[Dataset records]
== Segment start ==

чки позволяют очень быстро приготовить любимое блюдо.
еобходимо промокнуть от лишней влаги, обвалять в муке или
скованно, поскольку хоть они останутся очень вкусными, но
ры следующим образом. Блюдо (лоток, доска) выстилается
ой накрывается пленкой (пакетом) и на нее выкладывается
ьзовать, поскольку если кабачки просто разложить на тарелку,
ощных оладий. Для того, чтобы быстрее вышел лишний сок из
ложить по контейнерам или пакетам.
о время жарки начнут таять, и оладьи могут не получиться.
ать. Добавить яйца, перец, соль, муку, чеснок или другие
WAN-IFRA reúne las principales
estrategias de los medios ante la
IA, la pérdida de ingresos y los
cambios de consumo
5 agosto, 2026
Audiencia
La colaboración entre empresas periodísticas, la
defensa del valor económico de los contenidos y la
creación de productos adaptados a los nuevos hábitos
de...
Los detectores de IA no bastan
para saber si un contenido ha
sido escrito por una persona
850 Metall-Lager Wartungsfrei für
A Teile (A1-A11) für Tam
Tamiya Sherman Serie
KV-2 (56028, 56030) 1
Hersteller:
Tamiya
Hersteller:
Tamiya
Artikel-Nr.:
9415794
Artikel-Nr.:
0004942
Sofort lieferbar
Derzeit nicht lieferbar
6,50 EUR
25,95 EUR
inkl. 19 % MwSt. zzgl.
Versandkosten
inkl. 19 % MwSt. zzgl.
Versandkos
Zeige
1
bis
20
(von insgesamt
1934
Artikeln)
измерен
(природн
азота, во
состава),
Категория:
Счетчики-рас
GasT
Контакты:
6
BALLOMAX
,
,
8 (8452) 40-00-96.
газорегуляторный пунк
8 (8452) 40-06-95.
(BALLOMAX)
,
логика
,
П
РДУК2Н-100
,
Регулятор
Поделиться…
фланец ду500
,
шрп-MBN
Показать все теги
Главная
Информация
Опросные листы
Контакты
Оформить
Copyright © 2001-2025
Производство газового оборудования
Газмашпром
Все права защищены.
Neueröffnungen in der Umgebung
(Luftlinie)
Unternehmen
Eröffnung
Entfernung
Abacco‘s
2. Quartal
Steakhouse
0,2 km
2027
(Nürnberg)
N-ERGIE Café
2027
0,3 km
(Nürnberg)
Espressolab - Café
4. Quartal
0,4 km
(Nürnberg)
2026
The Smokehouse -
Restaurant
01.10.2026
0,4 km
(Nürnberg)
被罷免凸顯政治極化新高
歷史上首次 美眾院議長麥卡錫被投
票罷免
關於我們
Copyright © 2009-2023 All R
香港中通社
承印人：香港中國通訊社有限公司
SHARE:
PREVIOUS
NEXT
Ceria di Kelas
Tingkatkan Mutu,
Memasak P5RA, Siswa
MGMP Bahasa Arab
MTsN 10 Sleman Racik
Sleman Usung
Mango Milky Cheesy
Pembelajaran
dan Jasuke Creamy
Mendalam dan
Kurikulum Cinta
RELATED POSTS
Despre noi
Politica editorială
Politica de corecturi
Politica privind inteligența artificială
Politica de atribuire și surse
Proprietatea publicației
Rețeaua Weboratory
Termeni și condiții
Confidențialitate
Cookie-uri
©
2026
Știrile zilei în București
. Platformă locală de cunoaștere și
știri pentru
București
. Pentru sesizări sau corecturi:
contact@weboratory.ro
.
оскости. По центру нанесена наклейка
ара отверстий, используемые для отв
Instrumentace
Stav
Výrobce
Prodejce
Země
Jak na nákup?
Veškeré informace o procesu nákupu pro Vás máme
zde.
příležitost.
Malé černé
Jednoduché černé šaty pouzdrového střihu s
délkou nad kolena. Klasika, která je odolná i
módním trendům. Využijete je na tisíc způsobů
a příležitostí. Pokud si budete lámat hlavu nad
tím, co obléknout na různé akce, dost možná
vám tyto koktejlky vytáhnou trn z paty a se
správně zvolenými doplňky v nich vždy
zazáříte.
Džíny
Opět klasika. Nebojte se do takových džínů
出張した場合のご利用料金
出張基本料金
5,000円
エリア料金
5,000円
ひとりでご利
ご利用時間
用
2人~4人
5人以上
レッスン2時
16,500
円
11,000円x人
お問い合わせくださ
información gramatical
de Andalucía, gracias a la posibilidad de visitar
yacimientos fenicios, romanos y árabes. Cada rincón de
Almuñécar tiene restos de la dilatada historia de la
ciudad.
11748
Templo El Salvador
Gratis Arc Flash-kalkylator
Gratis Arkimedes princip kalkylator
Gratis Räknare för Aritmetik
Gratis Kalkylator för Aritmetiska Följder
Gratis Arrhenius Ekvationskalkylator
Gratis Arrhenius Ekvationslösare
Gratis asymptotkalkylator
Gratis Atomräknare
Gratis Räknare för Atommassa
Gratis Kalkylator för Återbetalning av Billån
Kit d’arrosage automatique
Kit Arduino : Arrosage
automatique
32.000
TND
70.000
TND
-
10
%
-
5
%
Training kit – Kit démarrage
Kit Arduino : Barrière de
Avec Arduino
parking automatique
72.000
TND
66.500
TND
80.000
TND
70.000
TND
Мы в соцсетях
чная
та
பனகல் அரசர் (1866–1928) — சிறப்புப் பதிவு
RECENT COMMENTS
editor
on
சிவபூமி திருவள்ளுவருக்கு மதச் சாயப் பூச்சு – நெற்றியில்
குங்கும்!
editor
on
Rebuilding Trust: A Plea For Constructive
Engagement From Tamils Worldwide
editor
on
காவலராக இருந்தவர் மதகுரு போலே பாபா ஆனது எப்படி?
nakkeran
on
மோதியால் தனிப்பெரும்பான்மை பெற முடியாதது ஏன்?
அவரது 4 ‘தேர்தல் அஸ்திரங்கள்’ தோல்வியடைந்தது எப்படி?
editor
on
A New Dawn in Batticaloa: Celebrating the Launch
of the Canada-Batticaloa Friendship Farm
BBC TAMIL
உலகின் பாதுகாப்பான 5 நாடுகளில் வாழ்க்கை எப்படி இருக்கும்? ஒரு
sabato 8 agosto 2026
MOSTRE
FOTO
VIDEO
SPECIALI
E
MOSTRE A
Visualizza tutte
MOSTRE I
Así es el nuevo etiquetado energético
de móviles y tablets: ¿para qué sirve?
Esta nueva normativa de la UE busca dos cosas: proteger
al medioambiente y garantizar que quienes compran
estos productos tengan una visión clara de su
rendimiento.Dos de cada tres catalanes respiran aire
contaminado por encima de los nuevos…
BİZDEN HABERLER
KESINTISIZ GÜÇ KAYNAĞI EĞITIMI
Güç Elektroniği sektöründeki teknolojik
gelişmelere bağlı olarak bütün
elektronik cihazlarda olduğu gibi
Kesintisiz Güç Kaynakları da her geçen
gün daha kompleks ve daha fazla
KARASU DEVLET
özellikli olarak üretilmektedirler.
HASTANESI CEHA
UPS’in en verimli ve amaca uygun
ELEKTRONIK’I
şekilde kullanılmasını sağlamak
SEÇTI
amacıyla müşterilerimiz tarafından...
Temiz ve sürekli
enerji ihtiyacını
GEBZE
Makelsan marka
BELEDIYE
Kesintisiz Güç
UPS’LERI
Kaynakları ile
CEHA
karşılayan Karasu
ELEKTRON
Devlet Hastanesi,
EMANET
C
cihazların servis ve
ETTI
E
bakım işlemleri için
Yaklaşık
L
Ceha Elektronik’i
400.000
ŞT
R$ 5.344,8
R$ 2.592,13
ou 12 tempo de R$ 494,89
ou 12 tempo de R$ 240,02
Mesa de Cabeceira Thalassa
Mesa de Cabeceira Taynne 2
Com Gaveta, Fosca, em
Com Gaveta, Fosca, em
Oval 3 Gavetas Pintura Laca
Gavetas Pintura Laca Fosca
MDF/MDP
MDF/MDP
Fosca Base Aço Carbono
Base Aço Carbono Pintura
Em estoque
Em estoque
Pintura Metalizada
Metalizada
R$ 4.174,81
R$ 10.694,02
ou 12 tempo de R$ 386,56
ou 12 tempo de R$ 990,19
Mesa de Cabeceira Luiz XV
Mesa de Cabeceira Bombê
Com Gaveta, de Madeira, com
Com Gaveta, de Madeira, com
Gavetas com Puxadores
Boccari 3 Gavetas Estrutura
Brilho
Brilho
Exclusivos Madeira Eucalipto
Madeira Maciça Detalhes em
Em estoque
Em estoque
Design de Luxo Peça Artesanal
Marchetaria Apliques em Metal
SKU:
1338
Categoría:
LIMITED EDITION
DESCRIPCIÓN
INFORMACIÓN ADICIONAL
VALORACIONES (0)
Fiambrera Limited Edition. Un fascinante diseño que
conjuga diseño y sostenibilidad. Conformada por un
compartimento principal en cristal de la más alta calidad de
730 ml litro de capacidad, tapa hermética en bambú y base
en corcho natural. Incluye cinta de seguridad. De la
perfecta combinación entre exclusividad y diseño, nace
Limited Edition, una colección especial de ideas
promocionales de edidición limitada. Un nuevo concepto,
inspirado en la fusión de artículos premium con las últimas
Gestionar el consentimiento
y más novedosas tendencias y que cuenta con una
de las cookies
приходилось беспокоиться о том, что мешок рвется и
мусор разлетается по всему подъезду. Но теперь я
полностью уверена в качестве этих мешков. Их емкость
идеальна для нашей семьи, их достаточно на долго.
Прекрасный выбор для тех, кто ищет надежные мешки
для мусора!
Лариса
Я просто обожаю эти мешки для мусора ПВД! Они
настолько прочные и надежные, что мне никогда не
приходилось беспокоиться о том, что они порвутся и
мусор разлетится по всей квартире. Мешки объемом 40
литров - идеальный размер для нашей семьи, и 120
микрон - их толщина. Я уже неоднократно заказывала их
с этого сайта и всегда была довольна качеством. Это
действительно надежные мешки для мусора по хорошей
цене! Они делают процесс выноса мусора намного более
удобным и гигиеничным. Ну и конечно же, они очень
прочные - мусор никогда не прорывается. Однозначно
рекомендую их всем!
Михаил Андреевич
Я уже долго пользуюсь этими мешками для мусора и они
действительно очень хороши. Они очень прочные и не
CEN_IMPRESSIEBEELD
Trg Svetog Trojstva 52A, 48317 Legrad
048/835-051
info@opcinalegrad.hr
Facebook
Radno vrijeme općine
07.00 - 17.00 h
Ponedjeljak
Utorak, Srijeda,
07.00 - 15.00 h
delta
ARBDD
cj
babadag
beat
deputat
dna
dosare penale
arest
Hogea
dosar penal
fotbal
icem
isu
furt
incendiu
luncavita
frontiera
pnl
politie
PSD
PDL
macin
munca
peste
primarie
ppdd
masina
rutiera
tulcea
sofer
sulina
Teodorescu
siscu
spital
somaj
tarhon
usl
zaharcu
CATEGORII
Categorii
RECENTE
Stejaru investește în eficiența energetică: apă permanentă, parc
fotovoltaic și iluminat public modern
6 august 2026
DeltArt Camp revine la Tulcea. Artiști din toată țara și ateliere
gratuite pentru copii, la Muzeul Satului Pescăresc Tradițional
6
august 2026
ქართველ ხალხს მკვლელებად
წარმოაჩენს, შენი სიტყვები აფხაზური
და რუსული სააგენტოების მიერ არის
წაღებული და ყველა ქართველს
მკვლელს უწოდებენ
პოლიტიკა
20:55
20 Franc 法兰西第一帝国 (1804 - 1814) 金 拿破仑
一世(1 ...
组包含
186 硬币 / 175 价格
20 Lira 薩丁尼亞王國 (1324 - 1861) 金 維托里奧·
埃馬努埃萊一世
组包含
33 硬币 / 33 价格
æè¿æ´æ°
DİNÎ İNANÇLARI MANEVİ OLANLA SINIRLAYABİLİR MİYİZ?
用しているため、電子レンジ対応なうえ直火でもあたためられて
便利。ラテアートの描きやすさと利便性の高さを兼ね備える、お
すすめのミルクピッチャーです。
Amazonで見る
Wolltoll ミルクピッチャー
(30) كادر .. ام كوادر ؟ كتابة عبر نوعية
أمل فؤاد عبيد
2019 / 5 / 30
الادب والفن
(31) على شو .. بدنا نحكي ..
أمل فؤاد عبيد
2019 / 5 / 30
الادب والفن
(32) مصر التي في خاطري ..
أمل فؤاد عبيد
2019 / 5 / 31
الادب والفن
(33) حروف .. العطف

== Segment end ==

● **BRIEF**
Please repeat the material word for word, beginning with its first line and ending with the line containing "ьзовать, поскольку если", with both of those lines included.

● **ANSWER BOX**
чки позволяют очень быстро приготовить любимое блюдо.
еобходимо промокнуть от лишней влаги, обвалять в муке или
скованно, поскольку хоть они останутся очень вкусными, но
ры следующим образом. Блюдо (лоток, доска) выстилается
ой накрывается пленкой (пакетом) и на нее выкладывается
ьзовать, поскольку если кабачки просто разложить на тарелку,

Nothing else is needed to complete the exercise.